=== Task goal ===
Go through the records and copy each line where the word "Kaufmans" occurs.

Data excerpts:
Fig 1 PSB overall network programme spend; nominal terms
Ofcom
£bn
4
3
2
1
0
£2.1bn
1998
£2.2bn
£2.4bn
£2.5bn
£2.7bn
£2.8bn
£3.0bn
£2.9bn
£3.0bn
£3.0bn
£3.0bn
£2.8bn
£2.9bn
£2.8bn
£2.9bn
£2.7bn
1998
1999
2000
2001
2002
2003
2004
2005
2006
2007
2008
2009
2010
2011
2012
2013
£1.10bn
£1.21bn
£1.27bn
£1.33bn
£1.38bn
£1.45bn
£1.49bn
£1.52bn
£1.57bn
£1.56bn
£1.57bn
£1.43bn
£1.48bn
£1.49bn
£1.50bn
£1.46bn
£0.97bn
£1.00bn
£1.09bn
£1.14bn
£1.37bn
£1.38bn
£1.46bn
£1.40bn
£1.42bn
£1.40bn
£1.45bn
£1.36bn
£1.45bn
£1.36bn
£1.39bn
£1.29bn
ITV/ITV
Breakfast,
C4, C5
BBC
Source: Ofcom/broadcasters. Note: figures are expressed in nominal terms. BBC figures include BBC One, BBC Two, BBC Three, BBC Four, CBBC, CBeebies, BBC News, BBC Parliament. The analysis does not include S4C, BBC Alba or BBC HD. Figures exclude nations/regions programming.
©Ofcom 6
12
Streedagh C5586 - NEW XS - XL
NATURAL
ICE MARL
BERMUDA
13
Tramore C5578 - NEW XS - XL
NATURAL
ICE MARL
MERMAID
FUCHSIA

==

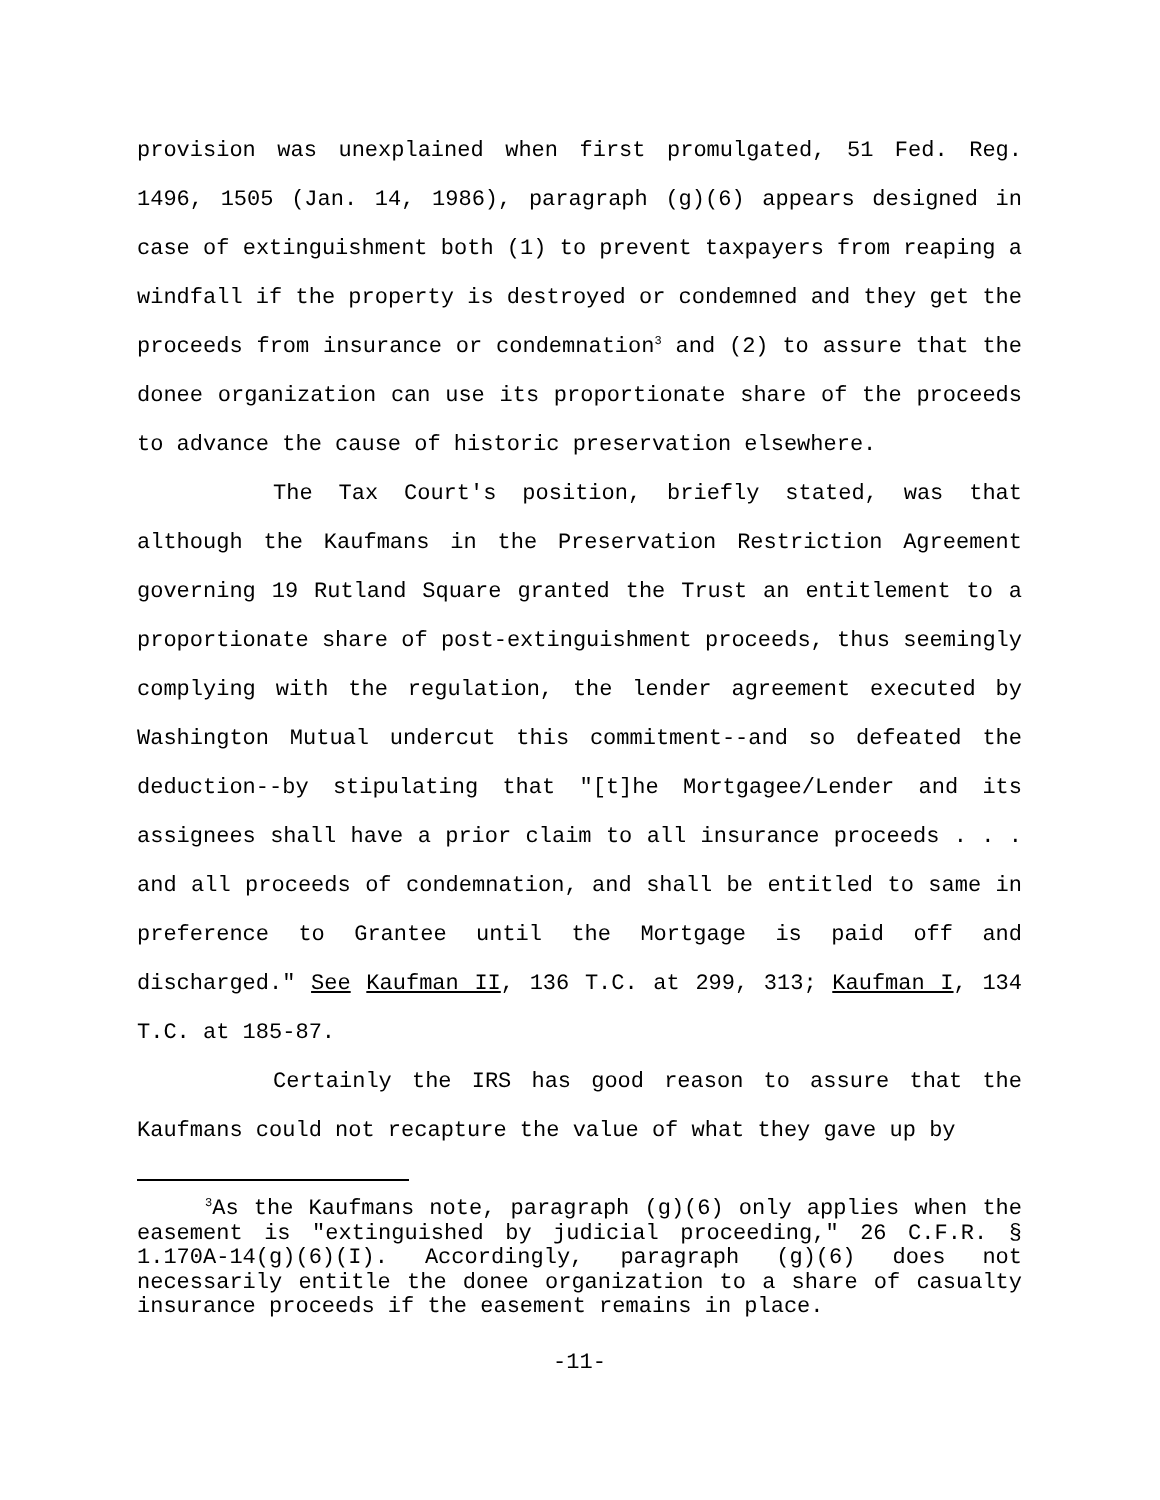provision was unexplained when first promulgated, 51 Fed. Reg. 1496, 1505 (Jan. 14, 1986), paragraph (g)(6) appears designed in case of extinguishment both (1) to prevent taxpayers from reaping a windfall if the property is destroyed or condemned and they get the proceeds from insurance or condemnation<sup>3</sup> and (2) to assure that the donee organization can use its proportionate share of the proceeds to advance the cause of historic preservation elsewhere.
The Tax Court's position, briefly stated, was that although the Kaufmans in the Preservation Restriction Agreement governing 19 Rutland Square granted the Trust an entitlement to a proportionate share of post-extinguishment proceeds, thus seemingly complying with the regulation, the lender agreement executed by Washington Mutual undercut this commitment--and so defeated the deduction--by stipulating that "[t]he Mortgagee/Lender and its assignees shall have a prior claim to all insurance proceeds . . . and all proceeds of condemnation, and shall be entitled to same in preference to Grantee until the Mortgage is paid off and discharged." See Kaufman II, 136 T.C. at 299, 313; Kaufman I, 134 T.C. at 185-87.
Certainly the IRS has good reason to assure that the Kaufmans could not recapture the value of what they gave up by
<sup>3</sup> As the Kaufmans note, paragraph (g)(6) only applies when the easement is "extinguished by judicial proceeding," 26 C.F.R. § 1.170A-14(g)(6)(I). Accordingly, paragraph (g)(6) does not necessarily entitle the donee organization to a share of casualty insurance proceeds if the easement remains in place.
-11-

* * *

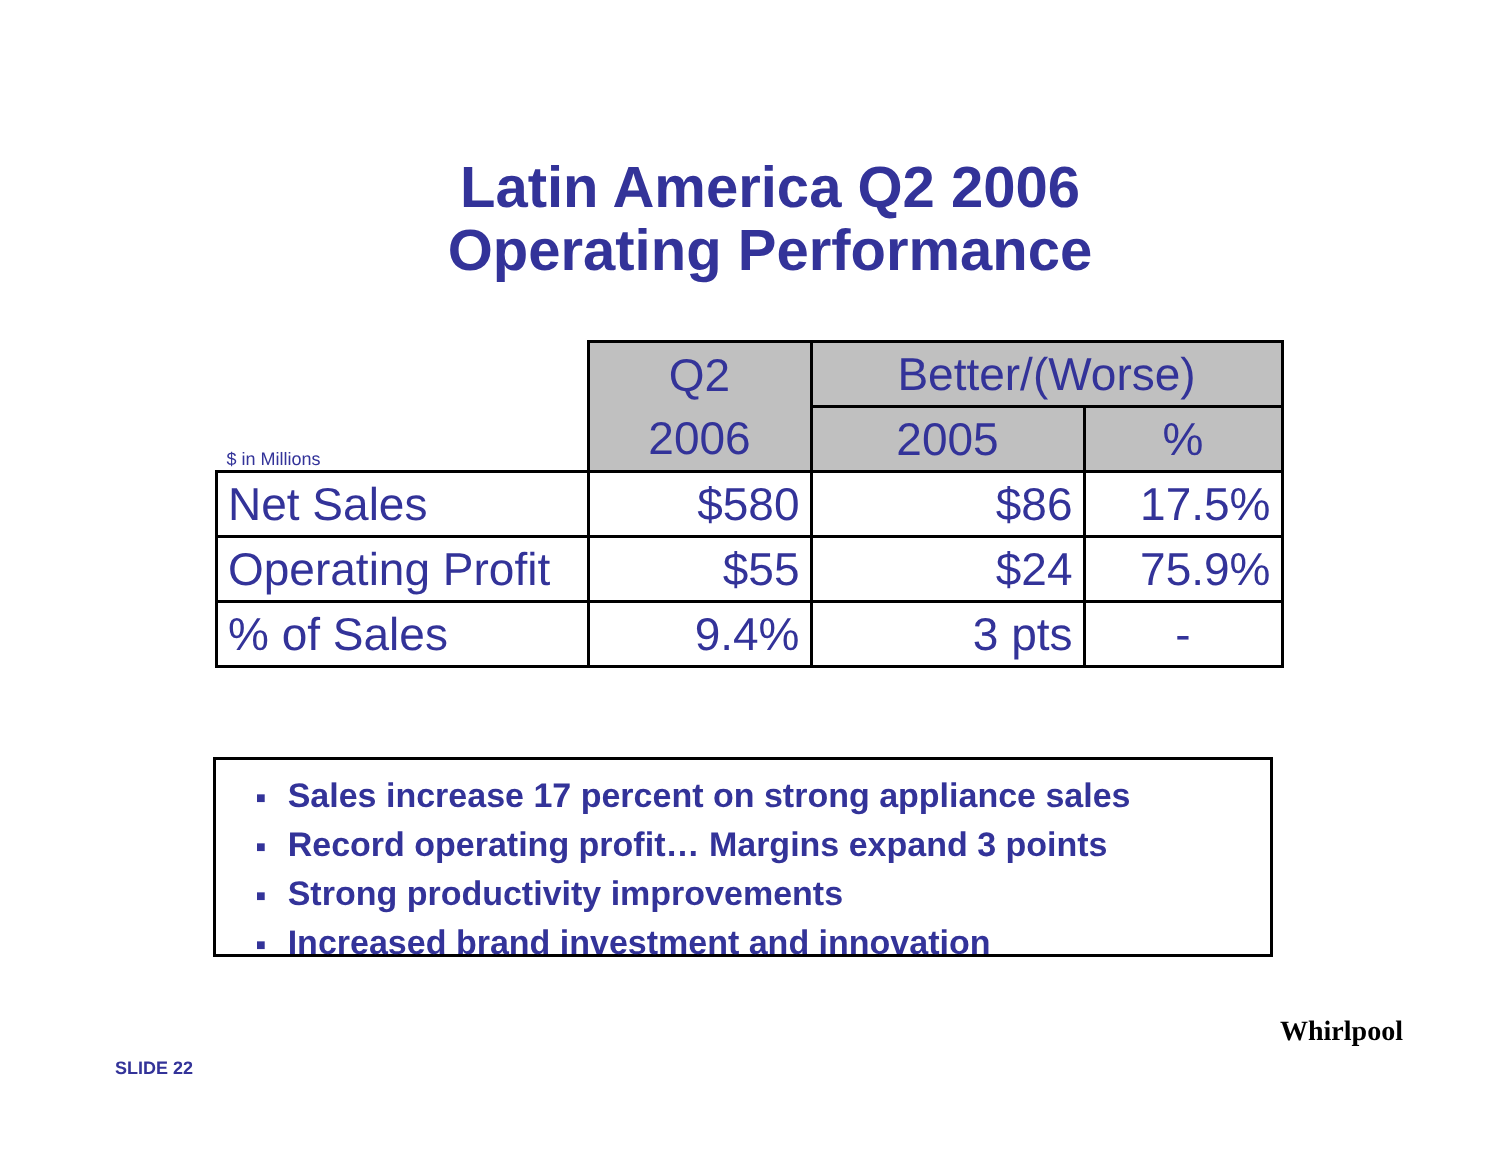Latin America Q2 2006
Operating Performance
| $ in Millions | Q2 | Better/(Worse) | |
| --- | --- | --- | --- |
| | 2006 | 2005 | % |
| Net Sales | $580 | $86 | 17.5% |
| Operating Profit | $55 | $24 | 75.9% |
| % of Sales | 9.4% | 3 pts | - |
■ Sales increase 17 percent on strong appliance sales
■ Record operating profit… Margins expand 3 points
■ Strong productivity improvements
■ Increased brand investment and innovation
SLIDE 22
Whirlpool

=== Response to the exercise ===
The Tax Court's position, briefly stated, was that although the Kaufmans in the Preservation Restriction Agreement governing 19 Rutland Square granted the Trust an entitlement to a proportionate share of post-extinguishment proceeds, thus seemingly complying with the regulation, the lender agreement executed by Washington Mutual undercut this commitment--and so defeated the deduction--by stipulating that "[t]he Mortgagee/Lender and its assignees shall have a prior claim to all insurance proceeds . . . and all proceeds of condemnation, and shall be entitled to same in preference to Grantee until the Mortgage is paid off and discharged." See Kaufman II, 136 T.C. at 299, 313; Kaufman I, 134 T.C. at 185-87.
Certainly the IRS has good reason to assure that the Kaufmans could not recapture the value of what they gave up by
<sup>3</sup> As the Kaufmans note, paragraph (g)(6) only applies when the easement is "extinguished by judicial proceeding," 26 C.F.R. § 1.170A-14(g)(6)(I). Accordingly, paragraph (g)(6) does not necessarily entitle the donee organization to a share of casualty insurance proceeds if the easement remains in place.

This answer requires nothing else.